El blog de Ricardo G. Rubio
Ricardo G. Rubio
06/10/10

¿Superventas eléctrico? Jamás

30 de septiembre, 8.30 de la mañana. París ha amanecido con un cielo plomizo y lluvia abundante. De camino al último salón internacional del año relevante, voy pensando en cuál de los coches eléctricos que van a presentar hoy las marcas podría estar compartiendo atasco conmigo en ese momento. Sin duda, ninguno. Absolutamente ninguno. El mayor interrogante es dónde habrían cargado las baterías la noche anterior. No se me ocurren muchos sitios cómodos y realistas. ¿Cambiará la situación de aquí a cinco o diez años? Lo dudo mucho, y eso que los fabricantes están asumiendo grandes inversiones (de los beneficios que obtienen con los motores tradicionales); es un hecho que todos y cada uno de ellos tiene algún proyecto de electrificación en proceso.

 

Pero las mismas marcas lo saben: el aumento de los costes de producción derivado de, en una primera fase, conjuntar y, en una segunda, sustituir los motores tradicionales por eléctricos sólo es rentable si parte del aumento de precio que conlleva para el usuario final es asumido con una ayuda directa a la compra con dinero público. Son necesarias inversiones públicas. Y precisamente ahí, llegamos al punto más conflictivo. La infraestructura de carga no puede asumirla cada uno en su garaje.

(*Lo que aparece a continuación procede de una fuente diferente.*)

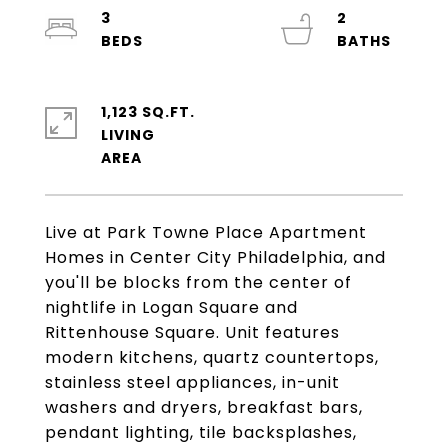
3
2
1,123 SQ.FT.
LIVING
Live at Park Towne Place Apartment
Homes in Center City Philadelphia, and
you'll be blocks from the center of
nightlife in Logan Square and
Rittenhouse Square. Unit features
modern kitchens, quartz countertops,
stainless steel appliances, in-unit
washers and dryers, breakfast bars,
pendant lighting, tile backsplashes,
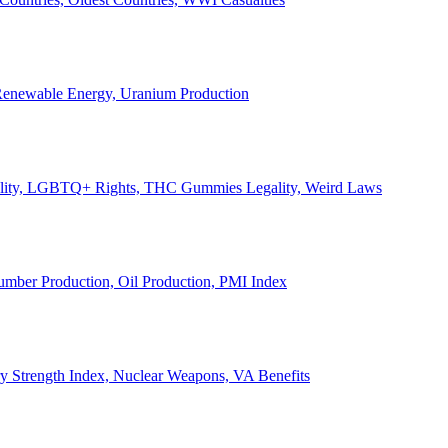
, Renewable Energy, Uranium Production
Legality, LGBTQ+ Rights, THC Gummies Legality, Weird Laws
Lumber Production, Oil Production, PMI Index
ary Strength Index, Nuclear Weapons, VA Benefits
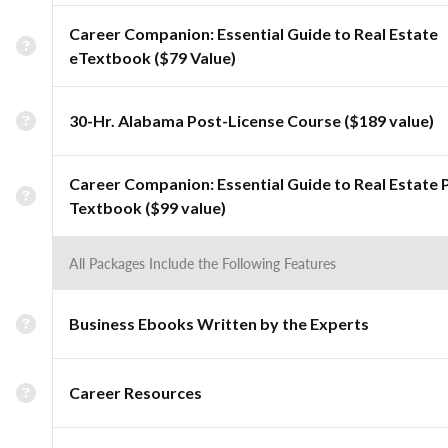
Career Companion: Essential Guide to Real Estate
eTextbook ($79 Value)
30-Hr. Alabama Post-License Course ($189 value)
Career Companion: Essential Guide to Real Estate 
Textbook ($99 value)
All Packages Include the Following Features
Business Ebooks Written by the Experts
Career Resources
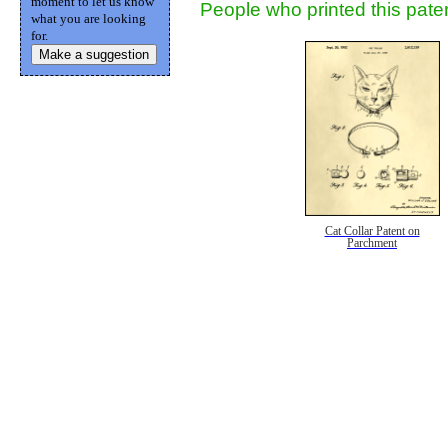
moment to let us know
People who printed this paten
what you are looking
for.
Make a suggestion
Cat Collar Patent on
Parchment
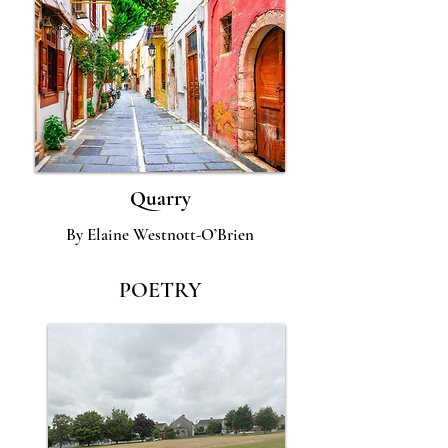
Quarry
By Elaine Westnott-O’Brien
POETRY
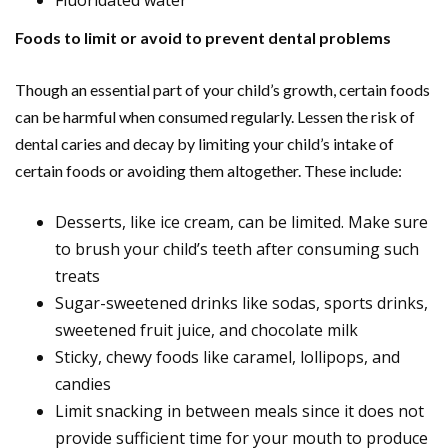
Fluoridated water
Foods to limit or avoid to prevent dental problems
Though an essential part of your child’s growth, certain foods
can be harmful when consumed regularly. Lessen the risk of
dental caries and decay by limiting your child’s intake of
certain foods or avoiding them altogether. These include:
Desserts, like ice cream, can be limited. Make sure
to brush your child’s teeth after consuming such
treats
Sugar-sweetened drinks like sodas, sports drinks,
sweetened fruit juice, and chocolate milk
Sticky, chewy foods like caramel, lollipops, and
candies
Limit snacking in between meals since it does not
provide sufficient time for your mouth to produce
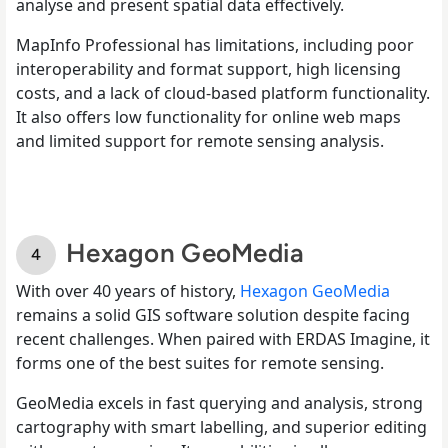
analyse and present spatial data effectively.
MapInfo Professional has limitations, including poor
interoperability and format support, high licensing
costs, and a lack of cloud-based platform functionality.
It also offers low functionality for online web maps
and limited support for remote sensing analysis.
Hexagon GeoMedia
With over 40 years of history,
Hexagon GeoMedia
remains a solid GIS software solution despite facing
recent challenges. When paired with ERDAS Imagine, it
forms one of the best suites for remote sensing.
GeoMedia excels in fast querying and analysis, strong
cartography with smart labelling, and superior editing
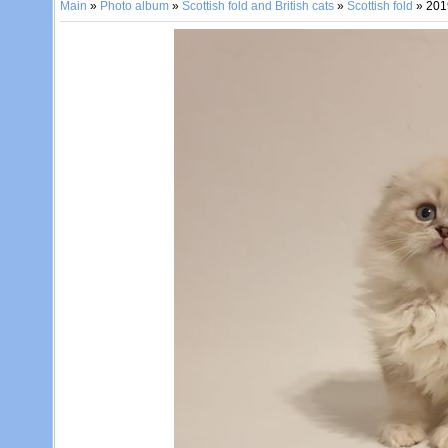
Main
»
Photo album
»
Scottish fold and British cats
»
Scottish fold
» 201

Eso es una utopía errónea que no conduce a nada. ¿Acaso alguien va a dejar de vender o comprar una vivienda porque en el garaje comunitario no hay enchufes de recarga? ¿Y qué pasa con quién vive en cualquier bloque o casa sin tomas de corriente en dichas plazas de aparcamiento? ¿De dónde va a salir el dinero público para acometer esa inversión? Las dudas se multiplican.

 

Algunos responsables nacionales e internacionales de los fabricantes lo comentan: a día de hoy, la previsión es que la electrificación alcance sólo a clientes que buscan un segundo coche de carácter urbano, y no antes de 2015. La mentalidad del comprador medio es, ante todo, práctica.

 

30 de septiembre, 18.20 de la tarde. En París sigue lloviendo. De vuelta al hotel, me imagino como sería esta espléndida ciudad sin emisiones, con una movilidad privada sin polución. Lo veo imposible de aquí a diez años. Como mínimo. Es loable que cada fabricante, empujado por la inercia del resto y por las fortísimas restricciones medioambientales de la Unión Europea para los modelos nuevos, haya emprendido su búsqueda de nuevas fuentes de alimentación para los coches, pero también es necesario que dejen abierta la puerta a la eficiencia con la actual tecnología de motores. A lo mejor, lo que hay que cambiar es la forma de conducir, y circular de manera menos agresiva y exigente con el acelerador sin motivo de por medio.